O documento é assinado por Armin Braun, chefe do centro, vinculado à Secretaria Nacional de Defesa Civil. Conforme o relatório, o rio baixa na velocidade de 2 centímetros a cada três horas. Ontem (27) à noite (18h no Acre), o nível do rio baixou para 17,51 metros em Rio Branco (o volume normal fica na faixa de 14 metros).
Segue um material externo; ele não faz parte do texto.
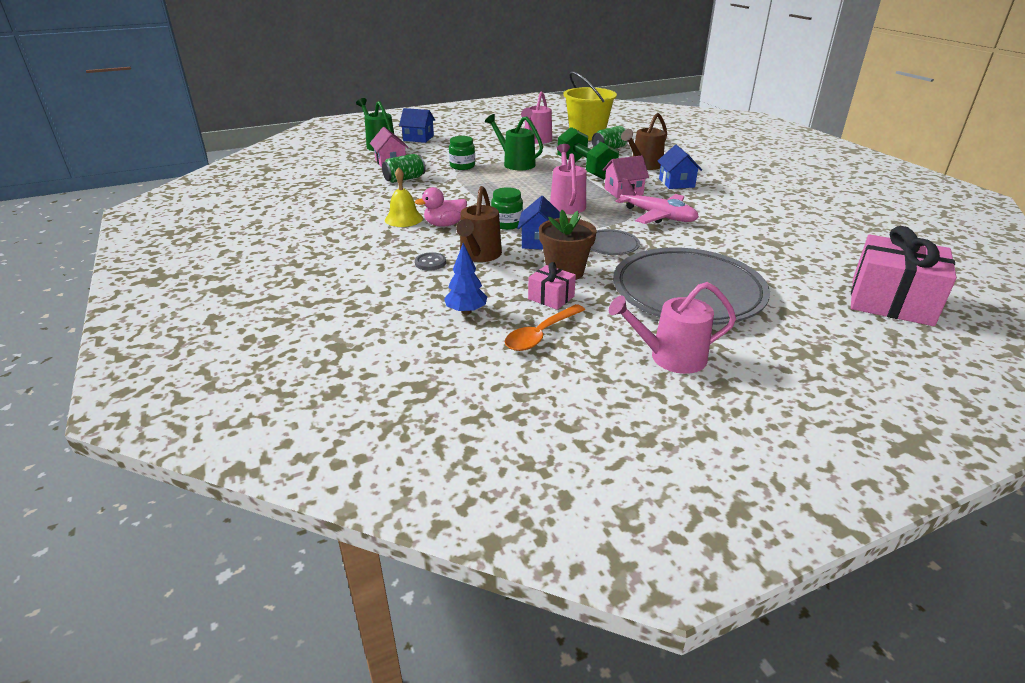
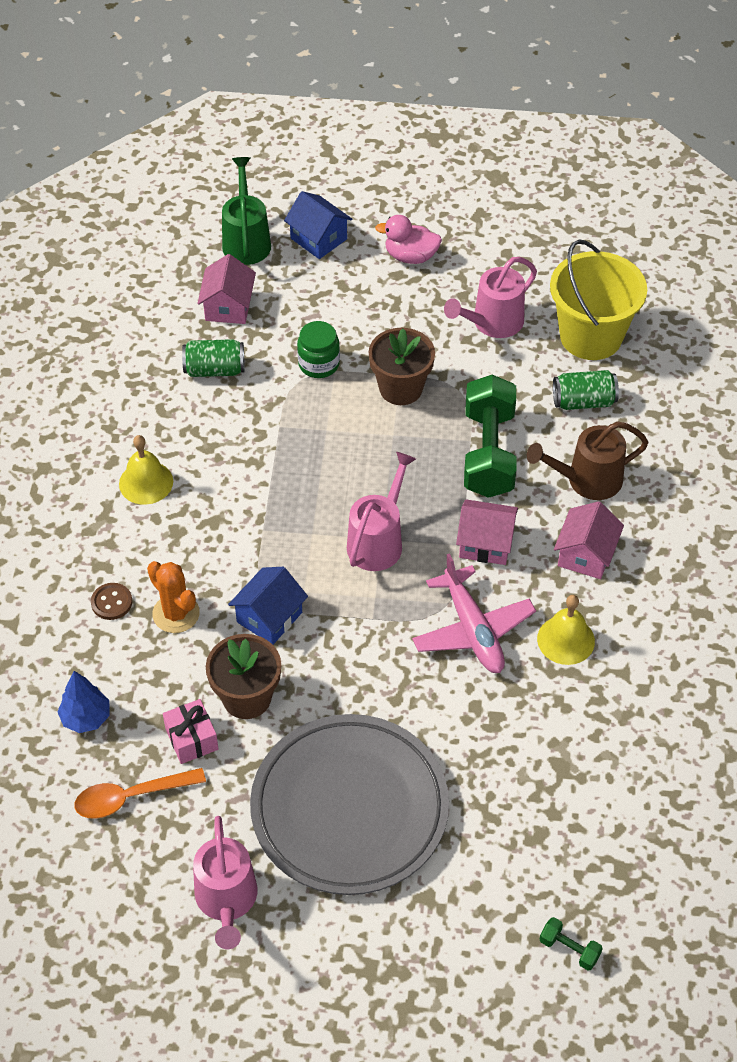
camera: 30 degrees right, 20 degrees up
pink duck [415,187,467,227] -> pink duck moved to [375,215,442,264]
grey button [415,252,446,271] -> brown button [91,583,132,620]
brown watering can [456,186,502,262] -> orange cactus [147,561,200,633]
green watering can [485,114,543,170] -> brown flower pot [368,328,435,405]
green jar [491,187,523,230] -> none
grey plate [590,229,640,255] -> none
pink watering can [609,282,736,374] -> pink watering can turned 120 degrees counterclockwise [193,816,258,949]
blue house [658,145,702,189] -> pink house [554,501,624,579]
pink gift [851,226,957,326] -> green dumbbell [540,917,603,970]
none -> yellow bell [537,595,595,665]

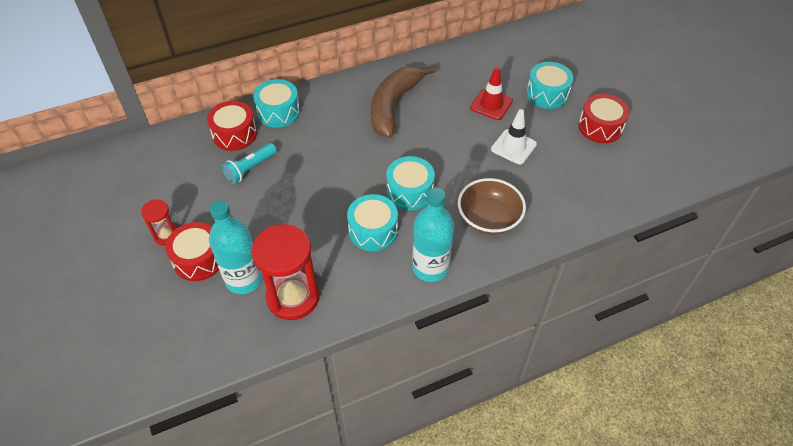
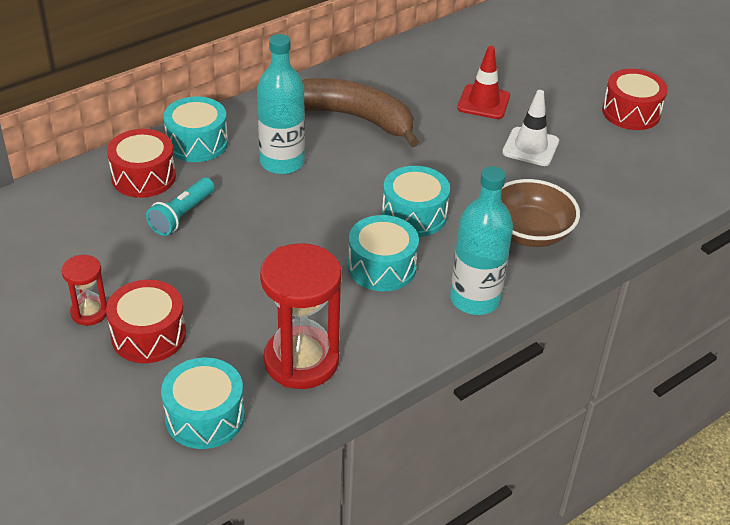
camera: 15 degrees left, 10 degrees down
turquoise bottle [209,200,262,294] -> turquoise bottle moved to [257,34,305,174]
brown banana [371,65,436,138] -> brown banana turned 105 degrees clockwise [302,78,419,148]
turquoise drum [526,62,574,109] -> turquoise drum moved to [161,358,245,449]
Antes da cidade (à montante), “o Rio Acre praticamente retornou ao seu leito normal”, acrescenta o relatório sobre a parte do rio que passa pelos municípios de Assis Brasil, Brasileia e Xapuri (sul do estado). De acordo com o documento, o rio apresenta “níveis críticos na cidade de Bica do Acre, no estado do Amazonas” que fica após o Porto Acre (à jusante).

Conforme a Coordenadoria da Defesa Civil do Acre, 133,3 mil pessoas foram afetadas. Dessas 105,6 mil estão desalojadas e 11,6 mil estão desabrigadas. Em números absolutos, a população de Rio Branco é a mais afetada (101,3 mil), seguida dos habitantes de Brasileia (19,6 mil) e Santa Rosa do Purus (6,8 mil).